Pero constato, por mi conocimiento del medio, que tanto en Murcia como en León, por mucho amor que se tenga a sus tradiciones, por mucho empeño que se ponga en la defensa de sus rasgos culturales, por mucho esfuerzo que se haga en estructurar su ancestral forma de comunicarse y aun en el supuesto de que se lograra elevar su condición de dialecto al de idioma, tanto Murcia como León, repito, jamás renunciarían a serEspaña y a sentirse orgullosos de haber contribuido a hacer del español una lengua universal que muy pronto puede llegar a ser la segunda con más hablantes del mundo. Porque ser murciano o ser leonés no está reñido con ser español; porque hablar panochoo llionésno lleva implícito renunciar al patrimonio común, fruto del esfuerzo de la suma de las Españas, que quiere ser patria común, no sólo para conservar lo que nos une e identifica sino para promover y potenciar los rasgos distintivos que enriquecen las diferencias intercomunitarias.

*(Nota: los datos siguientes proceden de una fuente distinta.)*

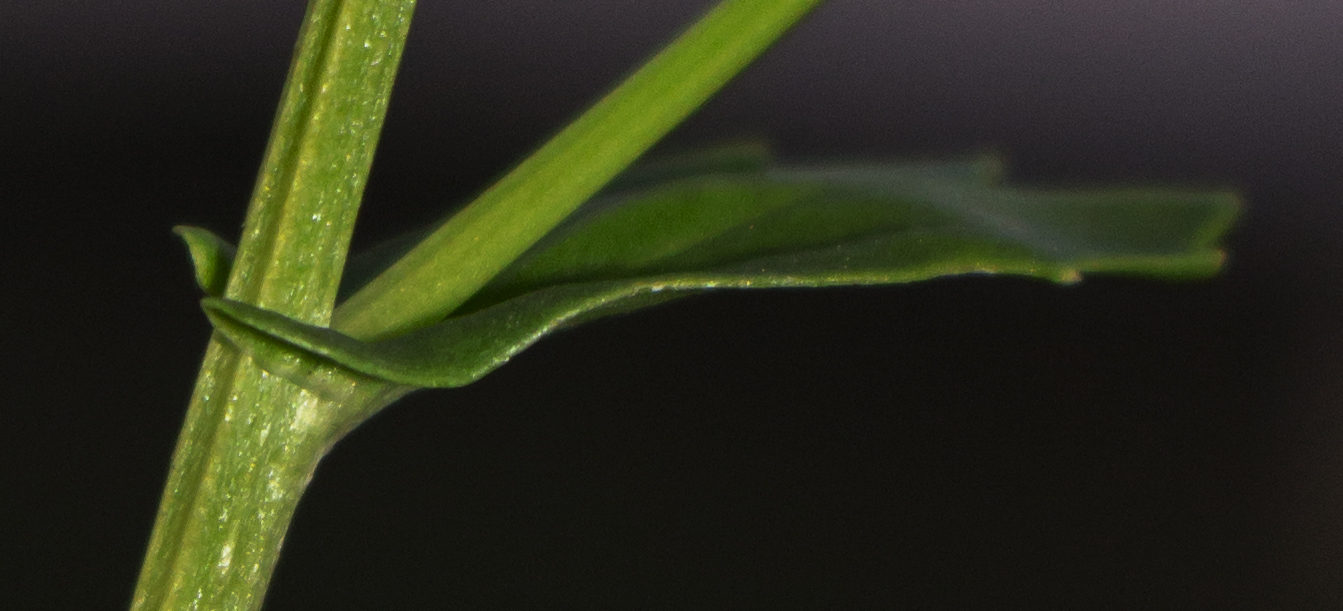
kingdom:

Aprovechando la brisa matinal, cuando hacía apenas una hora que un tímido sol pugnaba por abrirse espacio entre las nubes, me doy un baño en las tibias aguas de la playa de Denia; mi mente se ha despejado y me he dicho: si ser murciano o leonés, regiones o comunidades tan alejadas entre sí, no es óbice para ser español, por mucho amor que cada uno tenga por su terruño, por su patria chica, por sus ancestros, por sus raíces, por su lengua aborigen; y si, por otra parte, ser madrileño es un crisol de culturas de las Españas, donde murcianos y leoneses, catalanes y vascos, gallegos y andaluces, extremeños y aragoneses, castellanos y manchegos, cántabros y riojanos, asturianos y valencianos, canarios y mallorquines, navarros y ceutíes o melillenses pueden sentirse como en casa; donde una sola lengua permite entendernos y convivir sin que nadie se sienta forastero, ¿qué necesidad tengo de refugiarme en patrias chicas, a no ser para disfrutar de su encanto y belleza, de sus paisajes y de su arte, de su comida y de sus vinos, de sus costumbres y de sus lenguas; de sus gentes maravillosas, al fin y al cabo ¿Cabe mayor ecumenismo que éste? ¿Cabe mayor y mejor caldo de cultivo para promover el entendimiento y la fraternidad, sin necesidad de elevar barreras innecesarias? Porque el secreto no está en restar, en escoger entre una u otra patria, entra una u otra lengua, entre una u otra cultura regional; tenemos la posibilidad de añadir una a la otra, podemos ser murcianos, o leoneses, o cántabros o asturianos, o andaluces, o de cualquiera otra parte del territorio nacional, sin renunciar a nuestra parte alícuota de españoles. ¿Cabe mayor riqueza? Así es que me vuelvo a mi viejo y acogedor Madrid, aprovechando las verbenas del Carmen y de la Paloma, donde seguro que podré compartir con muchos de esos conciudadanos, sin que ni ellos ni yo preguntemos por nuestro origen, ni por nuestra lengua, ni por nuestra bandera, una universal “clara con limón” que nos hará sentirnos confortablemente instalados, como en nuestra propia casa.